En 1992, la toute jeune maison d’édition Cornélius commence à publier une intégrale thématique en français, remixée à partir de l'intégrale chronologique en 18 volumes, The Complete Crumb Comics. Ce même éditeur vient de publier La Crème de Crumb (dont sont tirés la plupart des dessins ci-dessus) autour d'une interview fleuve réalisée en 1988 par Gary Groth pour The Comics Journal (dont sont tirés la plupart des informations et citations ci-dessus). Ce devait être le catalogue de l'exposition « Crumb, de l'underground à la Genèse » présentée jusqu'au 19 août au Musée d'art moderne de la Ville de Paris, puis les deux projets ont divergé. Crumb a prêté des inédits, des photos personnelles, ses carnets à dessin. Le livre qui devait compter 200 pages et paraître en mars finit à plus de 300 pages et est sorti mi-mai.
Il est imprimé au format original des comics (17x24), mais en a dix fois l'épaisseur. Dans l'interview, Crumb dit sa réticence à publier de gros livres (du moins jusqu'à ce qu'il entreprenne la – laborieuse – adaptation de la Genèse sur 220 planches, parue en 2009) :
« J’aime faire des petits comic books de 32 pages.

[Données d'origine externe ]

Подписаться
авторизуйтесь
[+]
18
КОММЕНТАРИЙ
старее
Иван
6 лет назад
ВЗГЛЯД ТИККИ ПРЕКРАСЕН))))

– Ben, tu peux considérer ça comme trois ou quatre comics de 32 pages.
– Beurk! Je n’arrive pas à concevoir une chose pareille. »

La Crème de Crumb, éditions Cornélius, collection Pierre, 17x24, 304 pages, 25 euros.
Crumb, de l'underground à la Genèse, jusqu'au 19 août au MAM, 11 avenue du Président-Wilson, Paris-XVIe (fermé les lundis et jours fériés)
A venir: Robert Crumb de Jean-Paul Gabilliet. Presses Universitaires de Bordeaux.